December 3, 1999 – U.S. Surgeon General Report on Mental Health in America — This important document contains a chapter on confidentiality (chapter 7) which begins with a quotation from the Court’s opinion in Jaffee. The section of the report on disclosure to third party payers points out that current state laws are too permissive. The report suggest as a model the very protective 1984 New Jersey statute which prohibits disclosure of psychologist-psychotherapist information to insurers. This statute is based on the District of Columbia 1978 Mental Health Information Law which extends strong protection to the patients of all psychotherapists in the District. (Federal Employees are not protected.)
November 3, 1999 – U.S. Department of Health and Human Services Issues Proposed Rules for the Privacy of Electronic Health Information — In this extremely complicated and detailed proposal, HHS has established very special powerful protection for “psychotherapy notes.” Quoting extensively from the Jaffee opinion, HHS proposed to make it illegal for an insurer to sell an insurance policy in which the psychotherapy coverage requires the patient to agree to the disclosure of psychotherapy information. The proposed rule also makes it illegal for an insurer to refuse to pay a claim because a patient doesn’t agree to disclosure of such information.
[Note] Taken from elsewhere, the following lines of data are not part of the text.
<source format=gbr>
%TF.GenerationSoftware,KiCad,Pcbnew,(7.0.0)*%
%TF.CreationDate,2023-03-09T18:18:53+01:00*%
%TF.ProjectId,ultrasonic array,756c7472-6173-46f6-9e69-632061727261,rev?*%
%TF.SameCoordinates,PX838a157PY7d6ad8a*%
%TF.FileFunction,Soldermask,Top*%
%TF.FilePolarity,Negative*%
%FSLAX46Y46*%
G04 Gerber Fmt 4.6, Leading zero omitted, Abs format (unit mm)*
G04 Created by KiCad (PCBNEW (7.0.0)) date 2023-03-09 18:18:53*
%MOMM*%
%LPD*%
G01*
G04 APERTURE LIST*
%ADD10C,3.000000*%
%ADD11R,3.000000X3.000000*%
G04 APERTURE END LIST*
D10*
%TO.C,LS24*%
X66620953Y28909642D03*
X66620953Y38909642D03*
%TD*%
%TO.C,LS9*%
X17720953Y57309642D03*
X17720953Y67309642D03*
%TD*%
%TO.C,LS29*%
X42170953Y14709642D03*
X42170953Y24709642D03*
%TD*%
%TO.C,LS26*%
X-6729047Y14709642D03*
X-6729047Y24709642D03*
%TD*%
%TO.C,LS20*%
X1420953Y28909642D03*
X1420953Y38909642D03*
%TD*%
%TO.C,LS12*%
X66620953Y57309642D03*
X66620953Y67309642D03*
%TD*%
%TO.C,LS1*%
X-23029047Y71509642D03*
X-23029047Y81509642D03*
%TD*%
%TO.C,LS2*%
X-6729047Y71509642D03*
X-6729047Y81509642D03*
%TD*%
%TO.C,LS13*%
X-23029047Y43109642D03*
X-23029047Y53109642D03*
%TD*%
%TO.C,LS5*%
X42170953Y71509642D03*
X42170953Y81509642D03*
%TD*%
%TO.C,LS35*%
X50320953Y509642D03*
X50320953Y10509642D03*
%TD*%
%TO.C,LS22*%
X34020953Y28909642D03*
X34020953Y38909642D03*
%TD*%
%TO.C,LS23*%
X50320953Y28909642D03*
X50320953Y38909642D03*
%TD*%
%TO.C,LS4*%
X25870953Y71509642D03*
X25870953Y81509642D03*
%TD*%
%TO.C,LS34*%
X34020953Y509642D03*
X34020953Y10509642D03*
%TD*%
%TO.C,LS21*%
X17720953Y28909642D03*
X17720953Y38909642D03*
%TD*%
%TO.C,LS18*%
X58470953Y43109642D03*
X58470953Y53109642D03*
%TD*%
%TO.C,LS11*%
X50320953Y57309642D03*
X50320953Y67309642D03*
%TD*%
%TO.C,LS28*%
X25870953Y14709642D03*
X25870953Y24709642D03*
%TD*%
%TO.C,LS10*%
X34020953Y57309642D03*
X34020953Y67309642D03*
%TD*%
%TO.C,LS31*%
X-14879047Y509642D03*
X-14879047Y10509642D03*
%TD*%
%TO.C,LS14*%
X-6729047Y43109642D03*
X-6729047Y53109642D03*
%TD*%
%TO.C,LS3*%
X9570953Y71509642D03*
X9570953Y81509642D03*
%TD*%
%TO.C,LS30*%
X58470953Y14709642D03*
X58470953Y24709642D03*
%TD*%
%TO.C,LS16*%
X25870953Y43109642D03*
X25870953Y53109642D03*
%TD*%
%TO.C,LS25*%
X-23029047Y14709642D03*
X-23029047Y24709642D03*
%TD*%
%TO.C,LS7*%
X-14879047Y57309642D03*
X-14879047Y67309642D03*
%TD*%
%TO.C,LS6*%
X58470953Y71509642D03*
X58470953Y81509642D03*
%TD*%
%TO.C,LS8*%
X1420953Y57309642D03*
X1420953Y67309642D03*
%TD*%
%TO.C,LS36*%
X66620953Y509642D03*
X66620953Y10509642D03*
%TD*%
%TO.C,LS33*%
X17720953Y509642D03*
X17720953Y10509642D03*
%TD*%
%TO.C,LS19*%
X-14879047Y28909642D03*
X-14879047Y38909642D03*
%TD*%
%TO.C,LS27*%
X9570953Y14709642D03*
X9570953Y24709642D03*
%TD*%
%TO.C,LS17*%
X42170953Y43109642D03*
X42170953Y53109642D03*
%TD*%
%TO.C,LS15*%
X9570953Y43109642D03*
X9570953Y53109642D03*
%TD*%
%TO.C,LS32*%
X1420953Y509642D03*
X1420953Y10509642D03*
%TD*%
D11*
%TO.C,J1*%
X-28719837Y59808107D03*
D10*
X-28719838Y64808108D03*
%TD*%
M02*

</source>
October 7, 1999 – President Clinton Establishes Jaffee-like Privilege for Military Personnel under UCMJ — President Clinton announced that by executive order he is establishing a psychotherapist-patient privilege for military personnel. The privilege has several stated exceptions tailored to the needs of the armed services. See also.
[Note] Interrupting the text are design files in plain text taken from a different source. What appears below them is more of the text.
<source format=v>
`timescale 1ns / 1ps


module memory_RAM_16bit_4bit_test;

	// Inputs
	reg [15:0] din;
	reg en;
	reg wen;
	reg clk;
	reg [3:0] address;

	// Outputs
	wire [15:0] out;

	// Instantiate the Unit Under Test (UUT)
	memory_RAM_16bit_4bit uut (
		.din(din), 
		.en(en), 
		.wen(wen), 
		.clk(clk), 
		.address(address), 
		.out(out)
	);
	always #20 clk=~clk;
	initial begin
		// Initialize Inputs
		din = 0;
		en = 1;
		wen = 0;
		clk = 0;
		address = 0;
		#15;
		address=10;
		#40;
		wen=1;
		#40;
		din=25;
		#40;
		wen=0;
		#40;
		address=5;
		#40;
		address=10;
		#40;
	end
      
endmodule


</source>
September 10, 1999 – Federal District Court Decides that Waiver is to be Interpreted Narrowly — A Federal District Court decision has held that the simple fact that a patient has entered her mental condition into issue in case does not in itself constitute a waiver of the Jaffee privilege. Although 6 post-Jaffee decisions have taken the opposite stand, the more recent cases seem to by taking a more narrow view of the waiver. The “score” is now 6 to 4. [Booker v. Boston 1999 wl 734644]
August 19, 1999 – U.S. Court of Appeals for First Circuit Establishes First Exception to New Privilege — Following the Supreme Court’s paralleling of the Jaffee privilege with the attorney-client privilege, the Court ruled in In Re Grand Jury Proceedings (Gregory P. Violette). that the Jaffee privilege is subject to a narrow “crime-fraud” exception similar to that in the attorney-client privilege.